Anyone know why this is?

Do your wishlists record from AD channel or HD channel?


----------



## [email protected] (Jan 8, 2008)

In the U.S., the lower numbered channel is recorded. We will un-tick the box removing the lower definition version of a channel so that the high def version get recorded. If Virgin does not offer the option to un-tick specific channel numbers, wishlists also allow you to specify that you only want HD programmes to be automatically recorded. If Virgin does not support that, I am out of ideas.


----------



## cwaring (Feb 12, 2002)

No. And neither, it appears, does anyone else's; as proved by posts on the official VM forums *and* DS.

So, Jethro's wrong; again


----------



## richw (Jul 27, 2002)

jethrouk said:


> Do your wishlists record from AD channel or HD channel?


Mine has, or at least had, a habit of recording from AD channels when there was a choice. My wishlists aren't doing much at the moment, so things might have changed recently.


----------



## dannylau (Jun 20, 2011)

I set up a wishlist called "pilot" (new only) I had to add a lot of thumbs down for things like "air*" "WWII " e.t.c it picks up the 1st episode of most new shows and isn't overwhelming in it's use of disk space but I've yet to see it record a program on the AD channel


----------



## jethrouk (May 7, 2011)

richw said:


> Mine has, or at least had, a habit of recording from AD channels when there was a choice. My wishlists aren't doing much at the moment, so things might have changed recently.

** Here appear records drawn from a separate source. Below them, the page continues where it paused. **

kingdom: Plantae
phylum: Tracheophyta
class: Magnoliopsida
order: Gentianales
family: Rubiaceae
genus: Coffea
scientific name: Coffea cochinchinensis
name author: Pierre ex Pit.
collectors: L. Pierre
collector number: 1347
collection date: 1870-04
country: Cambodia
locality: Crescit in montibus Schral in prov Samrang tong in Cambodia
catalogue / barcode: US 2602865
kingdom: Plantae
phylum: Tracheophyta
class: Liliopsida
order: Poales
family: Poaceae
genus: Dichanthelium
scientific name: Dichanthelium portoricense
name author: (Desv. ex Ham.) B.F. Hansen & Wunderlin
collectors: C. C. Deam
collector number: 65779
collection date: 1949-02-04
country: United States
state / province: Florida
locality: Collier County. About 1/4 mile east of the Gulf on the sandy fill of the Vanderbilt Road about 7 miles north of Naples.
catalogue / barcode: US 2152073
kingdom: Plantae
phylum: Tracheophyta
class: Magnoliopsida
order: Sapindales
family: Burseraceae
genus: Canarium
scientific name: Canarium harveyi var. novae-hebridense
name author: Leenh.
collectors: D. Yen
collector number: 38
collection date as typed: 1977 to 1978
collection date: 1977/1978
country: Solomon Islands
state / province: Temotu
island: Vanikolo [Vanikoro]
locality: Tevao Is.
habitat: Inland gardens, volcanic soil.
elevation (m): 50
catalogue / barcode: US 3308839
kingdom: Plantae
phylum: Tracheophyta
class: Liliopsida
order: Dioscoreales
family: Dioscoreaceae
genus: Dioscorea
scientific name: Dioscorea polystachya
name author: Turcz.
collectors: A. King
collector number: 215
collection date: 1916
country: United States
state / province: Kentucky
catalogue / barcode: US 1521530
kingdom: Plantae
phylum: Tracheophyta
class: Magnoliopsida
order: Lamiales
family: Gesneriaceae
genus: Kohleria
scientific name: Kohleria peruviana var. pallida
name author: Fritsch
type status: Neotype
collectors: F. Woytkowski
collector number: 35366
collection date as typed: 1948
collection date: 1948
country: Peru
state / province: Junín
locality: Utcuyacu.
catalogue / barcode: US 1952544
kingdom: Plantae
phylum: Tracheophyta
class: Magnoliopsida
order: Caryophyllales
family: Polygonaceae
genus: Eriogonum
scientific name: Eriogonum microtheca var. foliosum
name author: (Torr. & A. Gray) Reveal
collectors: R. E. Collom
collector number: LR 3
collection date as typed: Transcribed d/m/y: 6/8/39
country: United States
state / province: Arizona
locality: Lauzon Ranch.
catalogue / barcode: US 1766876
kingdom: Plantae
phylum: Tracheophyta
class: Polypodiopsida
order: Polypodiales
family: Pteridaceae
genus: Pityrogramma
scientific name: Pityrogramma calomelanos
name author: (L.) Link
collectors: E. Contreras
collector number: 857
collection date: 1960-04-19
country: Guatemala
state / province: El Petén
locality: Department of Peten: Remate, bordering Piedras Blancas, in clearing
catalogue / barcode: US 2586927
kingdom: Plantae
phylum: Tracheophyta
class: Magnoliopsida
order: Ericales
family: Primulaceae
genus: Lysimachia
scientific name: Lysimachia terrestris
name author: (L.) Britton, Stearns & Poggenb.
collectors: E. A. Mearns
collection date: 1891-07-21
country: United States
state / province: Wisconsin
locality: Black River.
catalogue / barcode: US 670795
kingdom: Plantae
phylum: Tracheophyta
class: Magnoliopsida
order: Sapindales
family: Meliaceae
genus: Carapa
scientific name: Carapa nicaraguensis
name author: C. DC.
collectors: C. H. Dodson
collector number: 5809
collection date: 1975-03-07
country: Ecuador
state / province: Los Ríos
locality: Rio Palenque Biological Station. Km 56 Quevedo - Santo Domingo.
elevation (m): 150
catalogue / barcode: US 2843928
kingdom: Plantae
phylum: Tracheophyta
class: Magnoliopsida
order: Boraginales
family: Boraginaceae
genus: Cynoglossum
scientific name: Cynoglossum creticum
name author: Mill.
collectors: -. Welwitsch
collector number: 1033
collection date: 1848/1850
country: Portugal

All my wishlists record from AD channel (85#) as highest channel number
Just wondering what would cause other boxes to record from HD channel - although in many cases HD channel is also highest number


----------



## jethrouk (May 7, 2011)

dannylau said:


> ....I've yet to see it record a program on the AD channel


AD channels only apply to the main 5 channels (1,2,3,4 & 5) - most other channels default to recording from HD (highest number) version


----------



## dannylau (Jun 20, 2011)

jethrouk said:


> AD channels only apply to the main 5 channels (1,2,3,4 & 5) - most other channels default to recording from HD (highest number) version


It recorded "new girl" on Friday on 4HD


----------



## jethrouk (May 7, 2011)

dannylau said:


> It recorded "new girl" on Friday on 4HD


Have you got any favorite channels set?


----------



## dannylau (Jun 20, 2011)

Yes, and 4HD is on the list


----------



## jethrouk (May 7, 2011)

dannylau said:


> Yes, and 4HD is on the list


mmmmm wonder if its because wishlist prefers to use favourite channels

ill give that a try


----------